DATASET ENTRIES:

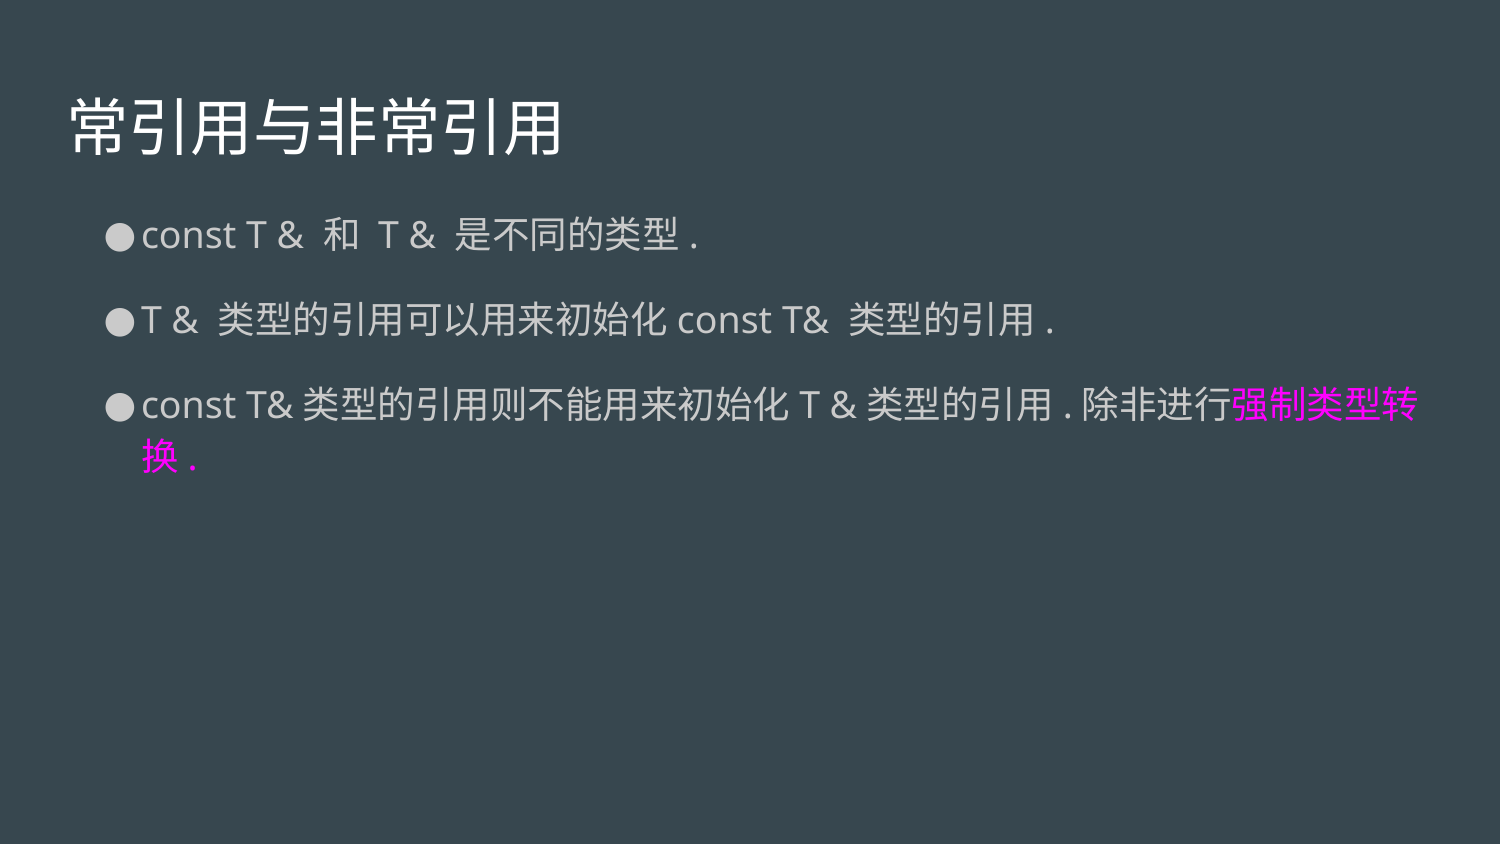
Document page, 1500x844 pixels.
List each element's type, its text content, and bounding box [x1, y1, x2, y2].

list const T & 和 T & 是不同的类型. T & 类型的引用可以用来初始化const T& 类型的引用. const T&类型的引用则不能用来初始化T &类型的引用.除非进行强制类型转换. [51, 189, 1449, 750]
title 常引用与非常引用 [51, 72, 1449, 167]
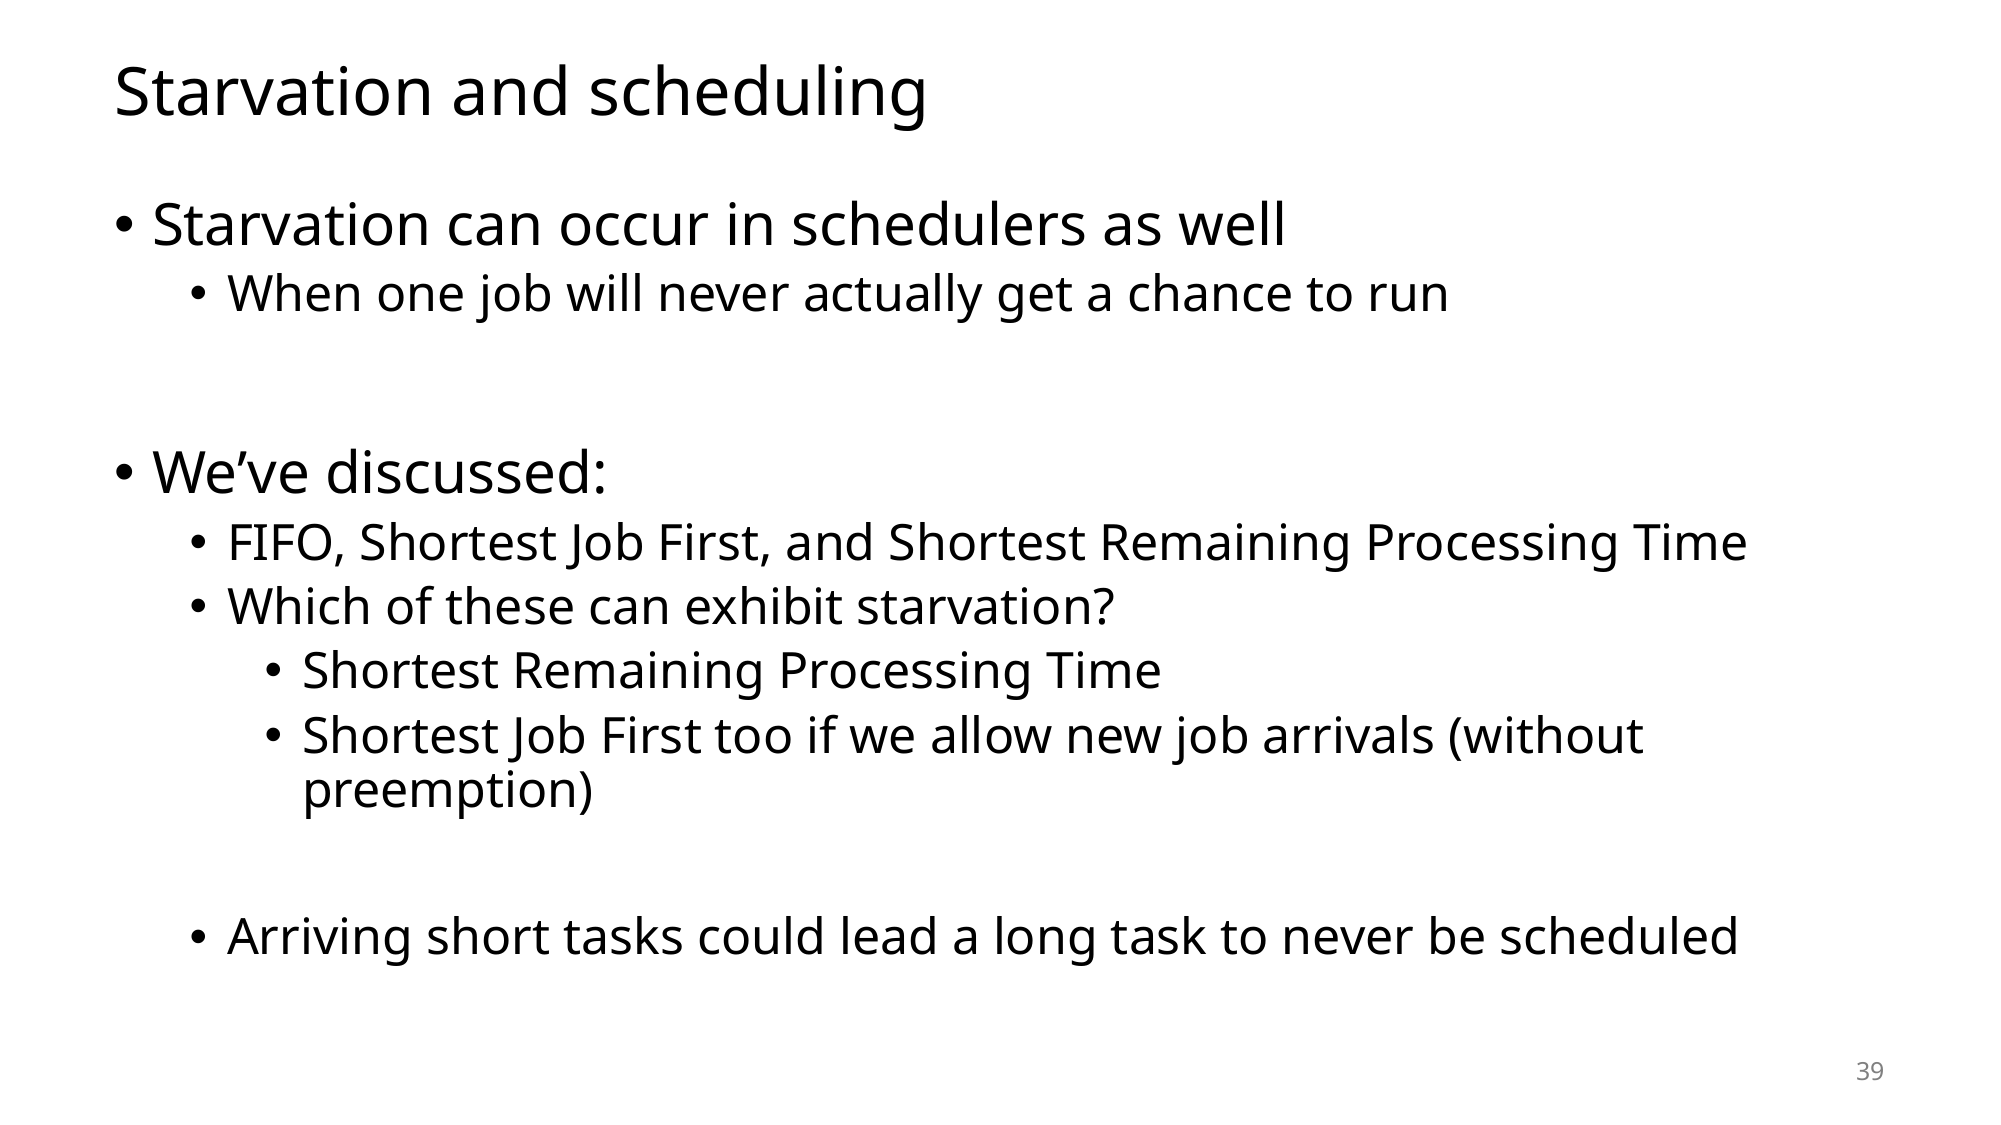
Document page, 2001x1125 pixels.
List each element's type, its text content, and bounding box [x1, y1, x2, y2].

PROBLEM REQUIREMENTS: Please output all of the data exactly as given, omitting any images it holds.

COMPLETED EXERCISE:
Document page, 1500x844 pixels.
List each element's type, its text content, and bounding box [x1, y1, x2, y2].

list const T & 和 T & 是不同的类型. T & 类型的引用可以用来初始化const T& 类型的引用. const T&类型的引用则不能用来初始化T &类型的引用.除非进行强制类型转换. [51, 189, 1449, 750]
title 常引用与非常引用 [51, 72, 1449, 167]
Document page, 2001x1125 pixels.
List each element's type, its text content, and bounding box [x1, y1, x2, y2].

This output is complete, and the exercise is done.